= Radio Solar Telescope Network =

The Radio Solar Telescope Network (RSTN) is a network of solar observatories maintained and operated by the 557th Weather Wing, ACC. The RSTN consists of ground-based observatories in Australia, Italy, Massachusetts, and Hawaii.

== History ==
It became apparent in the early 1960s that certain space weather events might interfere with the stated U.S. objective of a crewed mission to the moon. In particular, the sun emits continuous electromagnetic energy and electrically charged particles, which can cause disturbances in the near-Earth environment and disrupt satellite communications.

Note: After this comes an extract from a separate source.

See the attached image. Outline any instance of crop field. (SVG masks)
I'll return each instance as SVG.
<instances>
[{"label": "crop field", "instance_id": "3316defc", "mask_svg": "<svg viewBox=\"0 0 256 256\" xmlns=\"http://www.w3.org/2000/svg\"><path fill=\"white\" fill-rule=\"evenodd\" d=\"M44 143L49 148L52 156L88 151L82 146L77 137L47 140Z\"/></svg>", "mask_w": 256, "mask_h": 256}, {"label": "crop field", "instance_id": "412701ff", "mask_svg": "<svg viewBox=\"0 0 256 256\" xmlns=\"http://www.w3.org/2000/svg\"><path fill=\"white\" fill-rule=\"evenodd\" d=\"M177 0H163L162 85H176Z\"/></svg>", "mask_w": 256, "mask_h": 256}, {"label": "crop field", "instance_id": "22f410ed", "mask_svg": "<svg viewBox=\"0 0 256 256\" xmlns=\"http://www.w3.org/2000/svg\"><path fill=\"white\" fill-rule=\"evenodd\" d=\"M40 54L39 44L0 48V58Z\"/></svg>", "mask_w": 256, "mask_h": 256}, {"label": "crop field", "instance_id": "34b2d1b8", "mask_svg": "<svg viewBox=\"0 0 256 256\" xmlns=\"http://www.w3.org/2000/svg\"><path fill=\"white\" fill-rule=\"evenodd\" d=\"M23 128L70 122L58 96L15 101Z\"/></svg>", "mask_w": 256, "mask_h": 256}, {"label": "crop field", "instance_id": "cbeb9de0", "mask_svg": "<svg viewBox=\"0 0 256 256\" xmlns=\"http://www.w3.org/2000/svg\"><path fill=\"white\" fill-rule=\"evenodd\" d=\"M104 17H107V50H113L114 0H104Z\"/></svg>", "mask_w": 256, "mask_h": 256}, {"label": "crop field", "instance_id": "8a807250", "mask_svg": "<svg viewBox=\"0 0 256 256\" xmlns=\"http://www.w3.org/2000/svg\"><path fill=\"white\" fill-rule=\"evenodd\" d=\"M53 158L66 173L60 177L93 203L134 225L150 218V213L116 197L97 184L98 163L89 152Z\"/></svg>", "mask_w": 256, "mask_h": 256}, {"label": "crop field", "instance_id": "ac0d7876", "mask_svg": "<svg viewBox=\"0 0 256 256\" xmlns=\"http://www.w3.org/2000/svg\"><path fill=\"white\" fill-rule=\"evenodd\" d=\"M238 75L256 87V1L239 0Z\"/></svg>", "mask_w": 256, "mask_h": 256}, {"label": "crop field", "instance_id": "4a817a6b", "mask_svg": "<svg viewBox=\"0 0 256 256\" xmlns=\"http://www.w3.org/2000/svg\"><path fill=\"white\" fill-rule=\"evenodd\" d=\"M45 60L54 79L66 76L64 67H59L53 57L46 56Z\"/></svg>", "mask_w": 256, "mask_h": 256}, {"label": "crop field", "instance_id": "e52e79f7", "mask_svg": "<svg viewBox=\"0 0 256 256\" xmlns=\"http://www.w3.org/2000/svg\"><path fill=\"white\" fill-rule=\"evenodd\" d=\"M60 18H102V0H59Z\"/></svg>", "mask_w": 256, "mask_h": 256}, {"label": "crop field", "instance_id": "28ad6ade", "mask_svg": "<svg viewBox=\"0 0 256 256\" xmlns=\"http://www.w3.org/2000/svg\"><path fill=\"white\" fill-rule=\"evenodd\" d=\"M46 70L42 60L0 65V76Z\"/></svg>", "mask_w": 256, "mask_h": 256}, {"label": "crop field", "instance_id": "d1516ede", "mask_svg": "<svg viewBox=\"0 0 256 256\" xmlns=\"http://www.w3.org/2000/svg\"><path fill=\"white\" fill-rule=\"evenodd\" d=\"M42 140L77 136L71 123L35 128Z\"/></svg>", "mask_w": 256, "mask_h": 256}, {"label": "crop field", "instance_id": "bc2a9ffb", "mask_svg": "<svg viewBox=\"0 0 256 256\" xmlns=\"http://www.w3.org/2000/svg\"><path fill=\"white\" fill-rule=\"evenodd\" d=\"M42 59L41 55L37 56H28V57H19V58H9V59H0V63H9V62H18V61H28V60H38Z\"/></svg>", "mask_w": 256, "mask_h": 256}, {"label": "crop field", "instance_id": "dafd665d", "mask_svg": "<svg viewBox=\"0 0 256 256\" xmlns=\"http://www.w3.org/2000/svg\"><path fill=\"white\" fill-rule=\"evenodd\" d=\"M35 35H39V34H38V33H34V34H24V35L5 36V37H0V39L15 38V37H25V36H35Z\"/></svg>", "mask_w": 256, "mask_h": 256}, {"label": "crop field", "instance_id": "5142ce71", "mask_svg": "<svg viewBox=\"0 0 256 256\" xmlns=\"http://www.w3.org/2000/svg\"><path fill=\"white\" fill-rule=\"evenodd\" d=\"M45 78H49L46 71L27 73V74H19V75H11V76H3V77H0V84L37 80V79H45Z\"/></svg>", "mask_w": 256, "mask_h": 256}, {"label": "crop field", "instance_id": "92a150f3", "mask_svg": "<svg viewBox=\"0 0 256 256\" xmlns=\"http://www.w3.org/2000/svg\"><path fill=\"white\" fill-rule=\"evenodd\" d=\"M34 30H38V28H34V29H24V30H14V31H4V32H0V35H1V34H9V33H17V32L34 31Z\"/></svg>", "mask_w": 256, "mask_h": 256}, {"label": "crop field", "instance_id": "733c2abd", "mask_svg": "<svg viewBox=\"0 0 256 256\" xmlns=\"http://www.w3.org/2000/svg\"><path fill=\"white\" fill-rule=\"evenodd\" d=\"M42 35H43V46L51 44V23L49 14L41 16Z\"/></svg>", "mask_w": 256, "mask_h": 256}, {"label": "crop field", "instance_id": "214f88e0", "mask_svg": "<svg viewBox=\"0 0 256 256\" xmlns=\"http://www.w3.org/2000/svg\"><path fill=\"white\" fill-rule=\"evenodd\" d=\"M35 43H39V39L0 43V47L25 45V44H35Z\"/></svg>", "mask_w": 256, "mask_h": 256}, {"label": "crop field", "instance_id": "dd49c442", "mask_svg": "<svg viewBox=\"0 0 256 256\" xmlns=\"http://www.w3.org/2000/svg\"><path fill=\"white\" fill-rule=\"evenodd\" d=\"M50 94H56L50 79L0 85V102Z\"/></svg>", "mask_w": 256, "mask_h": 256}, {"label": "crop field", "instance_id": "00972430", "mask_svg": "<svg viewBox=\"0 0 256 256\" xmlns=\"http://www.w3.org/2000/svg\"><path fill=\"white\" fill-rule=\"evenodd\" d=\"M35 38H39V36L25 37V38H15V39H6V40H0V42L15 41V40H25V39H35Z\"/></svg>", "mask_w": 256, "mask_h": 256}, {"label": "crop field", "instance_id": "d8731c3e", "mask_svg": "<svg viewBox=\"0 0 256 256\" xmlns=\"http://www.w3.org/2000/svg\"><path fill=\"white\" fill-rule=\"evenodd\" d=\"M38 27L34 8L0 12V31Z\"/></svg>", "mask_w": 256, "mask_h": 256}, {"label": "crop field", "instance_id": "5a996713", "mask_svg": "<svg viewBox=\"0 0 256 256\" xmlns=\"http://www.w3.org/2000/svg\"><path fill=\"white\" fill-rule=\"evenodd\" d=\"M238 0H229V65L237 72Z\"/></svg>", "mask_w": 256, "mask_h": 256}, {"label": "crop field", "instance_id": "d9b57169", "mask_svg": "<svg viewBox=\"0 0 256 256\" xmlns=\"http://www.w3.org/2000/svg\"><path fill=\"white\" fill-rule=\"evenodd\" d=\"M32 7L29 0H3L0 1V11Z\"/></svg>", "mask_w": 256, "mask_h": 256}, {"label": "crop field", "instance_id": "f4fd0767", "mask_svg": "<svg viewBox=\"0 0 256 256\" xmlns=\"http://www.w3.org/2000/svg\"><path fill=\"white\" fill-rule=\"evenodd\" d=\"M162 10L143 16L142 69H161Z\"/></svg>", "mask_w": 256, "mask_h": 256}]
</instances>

Foremost among these concerns was the possibility of a geomagnetic storm of solar origin. Metric Type II radio bursts, signatures of coronal shock waves or coronal mass ejections, were known to be commonly associated with solar flares. The United States Air Force Research Laboratory (AFRL) was thus assigned the task of developing and validating a network of ground-based solar observatories. AFRL established a worldwide network of sweep frequency recorders from which estimates of the shock speed in the corona could be made. This network, called the Radio Solar Telescope Network (RSTN), uses a bandwidth from 25 MHz to 85 MHz.
RSTN also makes fixed-frequency observations extending into the mm wavelength range: [0.245, 0.41, 0.61, 1.415, 2.695, 4.995, and 8.8 GHz], an excellent set for monitoring the gradual development of solar magnetic activity and solar flares.

The prototype was assembled and operated at the Sagamore Hill Solar Radio Observatory during the early 1960s. The Sagamore Hill Solar Radio Observatory began operating solar patrols in 1966. The Air Force Geophysics Laboratory (AFGL, currently Phillips Lab) transferred operation of the observatory to Detachment 2 of the 2nd Weather Group of the Air Force Weather Agency in October 1978. However, Phillips Lab continues to work in an advisory capacity to the observatory.

==Mission==

The mission of the solar observatories of the RSTN is to monitor solar flares, noise storms and other releases of energy from the sun, and when necessary, notify military and civilian personnel concerned with space, weather, power and communications in countries throughout the world.
These routine observations also have supported many purely scientific investigations for various purposes in solar physics.

==Operations==

The radio and optical observatories are operated by detachments of the 2nd Weather Group, as follows:

- Det. 1, Learmonth Solar Observatory, RAAF Learmonth, WA, Australia
- Det. 2, Sagamore Hill Solar Observatory, Hamilton, Massachusetts, USA
- Det. 4, Holloman AFB, New Mexico, USA
- Det. 5, Kaena Point Solar Observatory, Kaena Point, Hawaii, USA
- San Vito Solar Observatory, San Vito dei Normanni, Italy

The RSTN is complemented in its real-time capability by a radio telescope operated from 25 MHz (the ionospheric cutoff) to 1,800 MHz by the Ionospheric Prediction Service at the Paul Wild Observatory in Culgoora, New South Wales, Australia.